Day 4, Thursday March 17 – For me this day began with a meeting at the National Institute Maternity Hospital, a government facility where 30,000 babies of high risk pregnancies from around the country are born each year. The meeting was arranged by our colleagues Rossanna Rivas (healthcare planner/economist) and Luis Vilcahuaman (biomedical engineer) of the CENGETS Technopol at PUCP (Pontifical Universidad Catolica Peru). The purpose – to discuss early intervention for the 80 per 1,000 babies discharged from the hospital who have cerebral palsy and other complications.

I described the complicated situations we see in children and youth with disabilities, and made the case for early positioning and seating strategies as a means of addressing some of these problems. Dr. Portello is using telemedicine to develop expertise in four regional hospitals outside Lima, and was quite interested in pursuing further discussions. With PUCP to follow through, this could be the beginning of something good. We met our PUCP colleagues in 2008 because of our common interest in promoting manufacture of a variety of good wheelchairs in Peru.

The rest of the day passed quickly as we worked with Yancana Huasy kids including 2 girls who never even made it in the door on Monday. I hate the rare occasions when families wait for an entire day and we never even get started, but that is what happened to Rosa and Betzy on Monday so they were priorities when they returned on Thursday. Several kids also came in for consultations and in some cases we determined that they did not need new wheelchairs, only adjustments. Our colleagues here in Lima are great, but are still learning how to adjust some backrests and so on to accommodate growing children rather than putting them in a bigger chair.

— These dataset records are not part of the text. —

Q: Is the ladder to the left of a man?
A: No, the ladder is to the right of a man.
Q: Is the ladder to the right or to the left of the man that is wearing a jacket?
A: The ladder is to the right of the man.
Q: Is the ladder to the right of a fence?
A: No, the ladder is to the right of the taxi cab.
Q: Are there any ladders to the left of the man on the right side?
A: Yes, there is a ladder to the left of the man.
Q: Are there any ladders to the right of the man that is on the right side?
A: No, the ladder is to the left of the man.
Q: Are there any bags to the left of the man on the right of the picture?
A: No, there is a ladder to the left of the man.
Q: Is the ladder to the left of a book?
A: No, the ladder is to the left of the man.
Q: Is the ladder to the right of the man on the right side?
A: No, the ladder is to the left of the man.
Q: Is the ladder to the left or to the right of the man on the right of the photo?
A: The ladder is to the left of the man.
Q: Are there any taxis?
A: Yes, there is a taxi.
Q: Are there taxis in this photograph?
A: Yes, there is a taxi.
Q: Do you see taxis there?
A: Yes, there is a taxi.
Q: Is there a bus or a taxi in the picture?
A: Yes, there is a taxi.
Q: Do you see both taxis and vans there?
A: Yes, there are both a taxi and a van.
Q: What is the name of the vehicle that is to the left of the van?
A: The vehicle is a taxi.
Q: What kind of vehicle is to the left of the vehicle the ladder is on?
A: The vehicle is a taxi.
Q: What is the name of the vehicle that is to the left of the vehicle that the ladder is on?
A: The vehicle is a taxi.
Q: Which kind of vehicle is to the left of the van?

Before - playing with a truck but stuck on the mat

Two brothers on the move!

Day 5, Friday March 18 – We worked with one Aynimundo girl and a bunch of Yancana Huasy kids. Carolyn had opportunity to fit a beautiful little girl named Tania with a beautiful little donated TiLite wheelchair that she brought with her on the plane from Halifax! We are still not sure how she managed to get it through customs without paying taxes but we are glad she did. I worked with twin girls, born 2 months early at the maternity hospital mentioned earlier. We chose the same chair for both girls to make it easier for their mother to learn the mechanisms, but adapted the chairs differently. Other kids took much more work to create unique seating system for their unique bodies but at the end of the day the results were good.

At the Lima airport, Carolyn took this photo of the wheelchair she brought from Halifax, loaded with her luggage!

Here is Tania in the same chair, several days later!

Partway through the morning I met with Yancana Huasy administrators about a new collaboration between us. Thanks to a generous donation secured by Sammie Wakefield, we are contracting with Yancana Huasy for manufacture of positioning components to be used in next years wheelchair clinics. Chest harnesses, abductors, seat belts, trays and foot straps will be fabricated by workers with disabilities and parents, modeled after prototypes and using materials available in Lima. These are items that we run out of every year and this is another step toward local production of seating supports that are necessary for children with motor disabilities. We also discussed a possible pilot project of building a collapsible special needs stroller, that would make it easier to parents to transport their kids. Many taxi drivers and buses refuse to stop for families with bulky wheelchairs.

In the afternoon we said goodbye to Steve Fox, who was a huge asset to our team all week. He not only worked hard himself but did a great job of teaching others on our team. After many years of working with Sunrise Medical wheelchairs, I learned several new tricks from Steve! We finished the day at a restaurant with a huge buffet of Peruvian specialties, toasting the week of collaboration between Yancana Huasy and Eleanore’s Project, and the children we served together.

Look for a slide show to be posted soon. Now, on to Arequipa!